Records from a collection
● ● ●
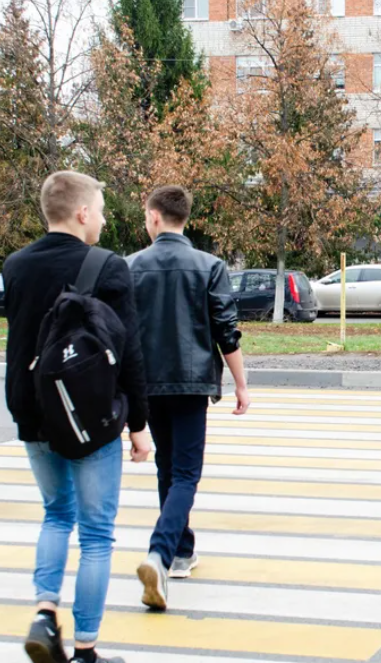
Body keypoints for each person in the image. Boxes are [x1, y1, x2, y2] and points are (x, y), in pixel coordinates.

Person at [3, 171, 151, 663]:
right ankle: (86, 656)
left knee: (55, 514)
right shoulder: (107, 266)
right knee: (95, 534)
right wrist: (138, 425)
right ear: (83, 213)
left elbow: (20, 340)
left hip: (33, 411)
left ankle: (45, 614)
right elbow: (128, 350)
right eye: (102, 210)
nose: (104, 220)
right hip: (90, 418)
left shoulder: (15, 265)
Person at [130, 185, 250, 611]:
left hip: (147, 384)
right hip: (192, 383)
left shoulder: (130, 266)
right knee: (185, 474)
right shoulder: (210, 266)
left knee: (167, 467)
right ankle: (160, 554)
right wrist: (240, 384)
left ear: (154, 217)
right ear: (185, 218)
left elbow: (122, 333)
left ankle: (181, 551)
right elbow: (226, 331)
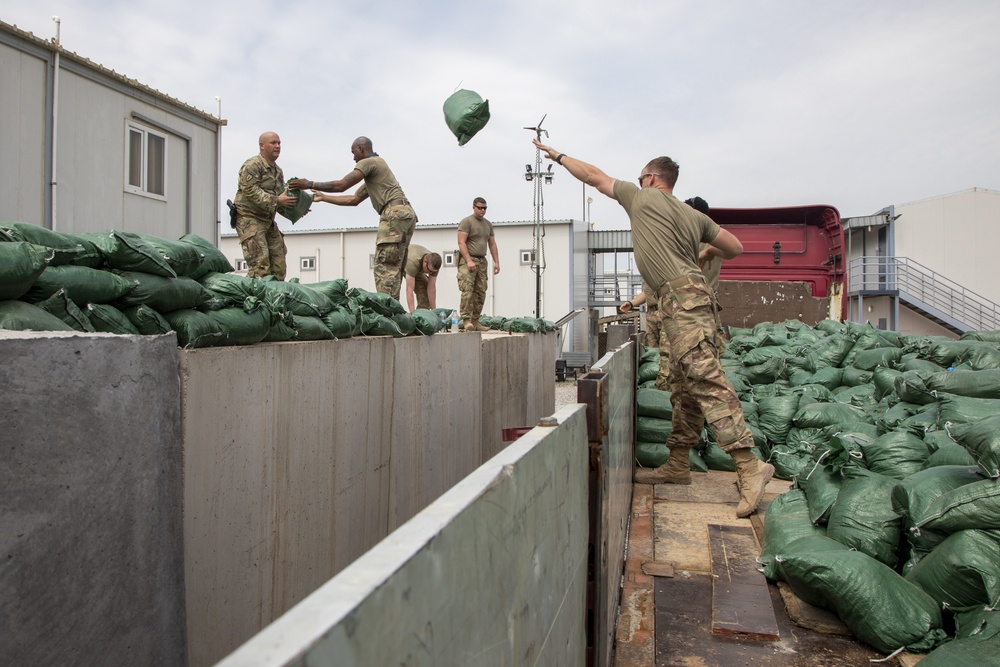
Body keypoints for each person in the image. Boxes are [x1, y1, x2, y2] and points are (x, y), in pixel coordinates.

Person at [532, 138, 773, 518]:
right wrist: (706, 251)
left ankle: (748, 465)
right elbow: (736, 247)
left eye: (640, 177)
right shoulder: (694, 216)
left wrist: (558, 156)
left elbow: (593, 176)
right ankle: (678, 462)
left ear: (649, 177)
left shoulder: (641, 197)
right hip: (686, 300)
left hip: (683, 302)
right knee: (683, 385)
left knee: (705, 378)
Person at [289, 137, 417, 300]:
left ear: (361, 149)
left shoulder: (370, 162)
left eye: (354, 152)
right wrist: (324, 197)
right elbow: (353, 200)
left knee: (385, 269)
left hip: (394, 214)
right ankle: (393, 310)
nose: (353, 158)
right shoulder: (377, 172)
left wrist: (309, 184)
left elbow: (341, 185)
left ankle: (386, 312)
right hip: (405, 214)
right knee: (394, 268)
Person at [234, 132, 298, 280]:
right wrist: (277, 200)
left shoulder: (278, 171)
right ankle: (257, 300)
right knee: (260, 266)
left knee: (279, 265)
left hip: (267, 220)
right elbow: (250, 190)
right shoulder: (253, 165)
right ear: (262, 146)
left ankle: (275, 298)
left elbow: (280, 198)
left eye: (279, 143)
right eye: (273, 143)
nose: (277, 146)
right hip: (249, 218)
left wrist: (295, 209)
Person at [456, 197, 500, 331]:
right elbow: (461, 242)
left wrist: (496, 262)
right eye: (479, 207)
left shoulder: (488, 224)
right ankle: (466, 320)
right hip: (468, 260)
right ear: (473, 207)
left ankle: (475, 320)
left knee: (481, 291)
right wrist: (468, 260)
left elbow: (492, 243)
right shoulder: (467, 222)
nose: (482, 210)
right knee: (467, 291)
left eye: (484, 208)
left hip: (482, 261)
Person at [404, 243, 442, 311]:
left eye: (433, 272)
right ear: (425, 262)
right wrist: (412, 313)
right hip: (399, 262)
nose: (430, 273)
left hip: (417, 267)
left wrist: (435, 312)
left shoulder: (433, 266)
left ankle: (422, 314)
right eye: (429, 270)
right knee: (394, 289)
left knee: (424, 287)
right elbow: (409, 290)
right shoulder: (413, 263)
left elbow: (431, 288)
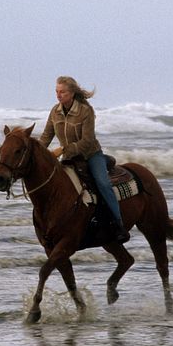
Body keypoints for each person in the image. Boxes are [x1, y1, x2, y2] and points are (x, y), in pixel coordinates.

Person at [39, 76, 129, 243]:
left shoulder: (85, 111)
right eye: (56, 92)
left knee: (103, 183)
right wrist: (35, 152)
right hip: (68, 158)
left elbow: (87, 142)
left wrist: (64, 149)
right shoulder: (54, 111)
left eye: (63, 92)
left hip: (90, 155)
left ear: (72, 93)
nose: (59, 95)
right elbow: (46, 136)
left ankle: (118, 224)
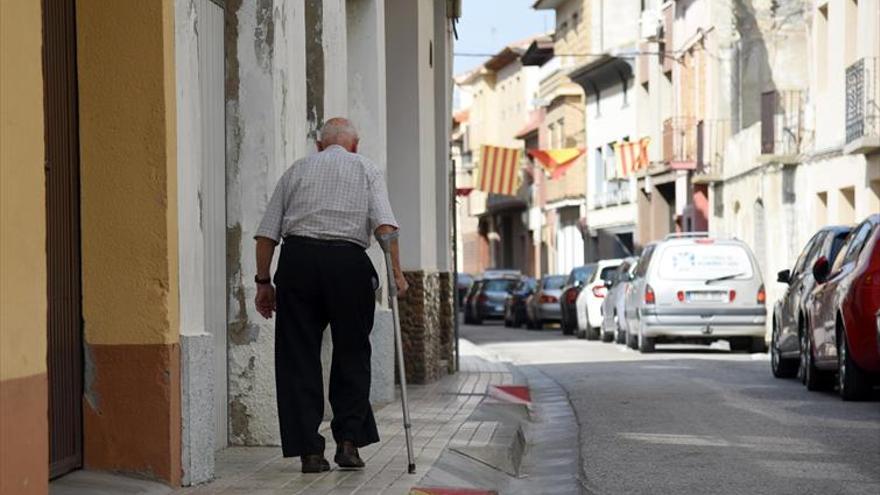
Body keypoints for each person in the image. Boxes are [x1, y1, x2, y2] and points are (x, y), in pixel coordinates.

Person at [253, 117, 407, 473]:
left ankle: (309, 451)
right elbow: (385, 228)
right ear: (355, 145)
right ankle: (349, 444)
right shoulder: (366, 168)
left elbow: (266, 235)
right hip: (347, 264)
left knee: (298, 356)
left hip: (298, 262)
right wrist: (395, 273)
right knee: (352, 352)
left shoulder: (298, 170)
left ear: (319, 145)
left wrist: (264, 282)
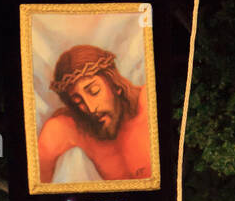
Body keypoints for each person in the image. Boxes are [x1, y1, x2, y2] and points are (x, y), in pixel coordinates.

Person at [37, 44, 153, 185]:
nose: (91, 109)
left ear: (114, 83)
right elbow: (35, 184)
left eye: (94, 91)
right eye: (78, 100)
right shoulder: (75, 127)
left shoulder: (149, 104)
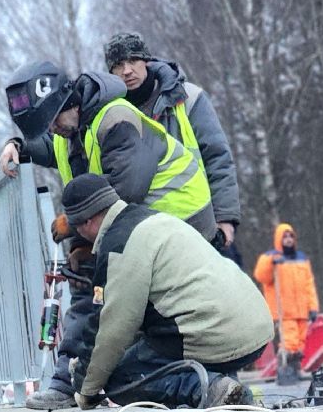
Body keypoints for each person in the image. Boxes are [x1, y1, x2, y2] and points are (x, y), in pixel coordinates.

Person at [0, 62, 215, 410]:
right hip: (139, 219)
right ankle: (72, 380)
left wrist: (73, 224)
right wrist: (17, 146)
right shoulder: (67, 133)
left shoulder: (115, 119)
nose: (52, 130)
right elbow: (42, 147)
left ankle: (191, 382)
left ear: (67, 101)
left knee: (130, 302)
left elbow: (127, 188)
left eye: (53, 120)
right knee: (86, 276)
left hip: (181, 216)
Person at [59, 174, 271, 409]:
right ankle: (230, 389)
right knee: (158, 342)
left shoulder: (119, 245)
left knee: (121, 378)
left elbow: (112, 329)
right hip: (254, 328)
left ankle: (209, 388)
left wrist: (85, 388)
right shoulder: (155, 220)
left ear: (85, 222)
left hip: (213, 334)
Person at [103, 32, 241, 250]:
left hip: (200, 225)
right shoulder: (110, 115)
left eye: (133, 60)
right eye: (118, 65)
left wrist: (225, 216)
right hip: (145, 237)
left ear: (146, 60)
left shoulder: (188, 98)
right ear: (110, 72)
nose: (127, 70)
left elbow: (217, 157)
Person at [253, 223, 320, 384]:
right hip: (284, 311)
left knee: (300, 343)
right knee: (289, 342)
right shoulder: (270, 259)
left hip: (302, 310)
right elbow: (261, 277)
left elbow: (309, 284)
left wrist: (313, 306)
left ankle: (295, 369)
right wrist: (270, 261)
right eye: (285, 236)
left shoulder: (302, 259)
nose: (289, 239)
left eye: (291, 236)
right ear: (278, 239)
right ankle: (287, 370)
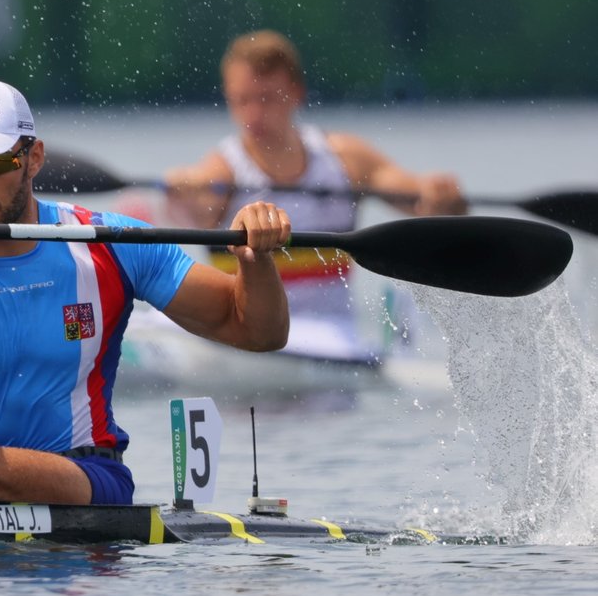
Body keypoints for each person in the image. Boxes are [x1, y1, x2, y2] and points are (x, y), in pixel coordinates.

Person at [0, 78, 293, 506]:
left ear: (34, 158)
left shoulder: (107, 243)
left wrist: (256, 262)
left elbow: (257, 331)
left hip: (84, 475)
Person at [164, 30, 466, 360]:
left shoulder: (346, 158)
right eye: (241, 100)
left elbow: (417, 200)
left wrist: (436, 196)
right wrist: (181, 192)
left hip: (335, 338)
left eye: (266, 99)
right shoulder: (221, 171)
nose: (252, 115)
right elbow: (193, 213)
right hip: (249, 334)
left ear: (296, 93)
● ● ●
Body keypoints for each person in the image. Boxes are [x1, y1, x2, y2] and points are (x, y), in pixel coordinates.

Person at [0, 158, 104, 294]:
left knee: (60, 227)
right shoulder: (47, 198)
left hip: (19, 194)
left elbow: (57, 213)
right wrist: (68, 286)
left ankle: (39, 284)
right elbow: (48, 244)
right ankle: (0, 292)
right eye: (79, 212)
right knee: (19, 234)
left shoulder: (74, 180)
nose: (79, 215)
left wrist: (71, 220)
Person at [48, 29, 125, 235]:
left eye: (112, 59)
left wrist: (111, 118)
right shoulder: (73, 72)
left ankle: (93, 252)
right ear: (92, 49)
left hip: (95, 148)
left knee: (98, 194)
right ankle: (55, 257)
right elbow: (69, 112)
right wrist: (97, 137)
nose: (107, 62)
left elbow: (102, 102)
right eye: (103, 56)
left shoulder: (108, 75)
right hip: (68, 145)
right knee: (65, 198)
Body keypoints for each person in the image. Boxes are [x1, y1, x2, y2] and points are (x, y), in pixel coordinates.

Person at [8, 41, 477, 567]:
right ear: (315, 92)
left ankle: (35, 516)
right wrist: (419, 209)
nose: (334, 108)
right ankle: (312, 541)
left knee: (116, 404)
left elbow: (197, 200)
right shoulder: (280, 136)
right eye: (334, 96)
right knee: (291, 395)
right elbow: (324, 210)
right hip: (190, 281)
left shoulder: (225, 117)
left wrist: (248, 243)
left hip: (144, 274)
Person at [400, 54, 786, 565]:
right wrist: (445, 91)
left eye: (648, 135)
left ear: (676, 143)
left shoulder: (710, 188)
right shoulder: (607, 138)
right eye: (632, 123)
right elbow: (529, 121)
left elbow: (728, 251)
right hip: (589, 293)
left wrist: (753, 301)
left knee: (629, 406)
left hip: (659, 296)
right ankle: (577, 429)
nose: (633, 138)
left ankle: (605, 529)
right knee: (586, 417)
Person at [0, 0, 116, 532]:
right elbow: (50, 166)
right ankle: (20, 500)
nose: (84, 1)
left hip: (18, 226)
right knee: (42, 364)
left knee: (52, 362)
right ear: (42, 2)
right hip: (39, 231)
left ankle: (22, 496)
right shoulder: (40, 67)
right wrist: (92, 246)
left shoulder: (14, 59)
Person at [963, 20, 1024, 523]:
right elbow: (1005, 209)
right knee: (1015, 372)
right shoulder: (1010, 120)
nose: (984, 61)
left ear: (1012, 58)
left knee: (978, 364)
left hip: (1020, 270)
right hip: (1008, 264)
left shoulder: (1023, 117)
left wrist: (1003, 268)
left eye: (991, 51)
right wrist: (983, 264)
● ● ●
__Exercise aim__:
Please write out, exactly as they appear above, only the lines in the stretch from the line with "right ear: (42, 2)" through the line with "right wrist: (983, 264)".

__Answer area__:
right ear: (42, 2)
right hip: (39, 231)
left ankle: (22, 496)
right shoulder: (40, 67)
right wrist: (92, 246)
left shoulder: (14, 59)
Person at [963, 20, 1024, 523]:
right elbow: (1005, 209)
right knee: (1015, 372)
right shoulder: (1010, 120)
nose: (984, 61)
left ear: (1012, 58)
left knee: (978, 364)
left hip: (1020, 270)
right hip: (1008, 264)
left shoulder: (1023, 117)
left wrist: (1003, 268)
left eye: (991, 51)
right wrist: (983, 264)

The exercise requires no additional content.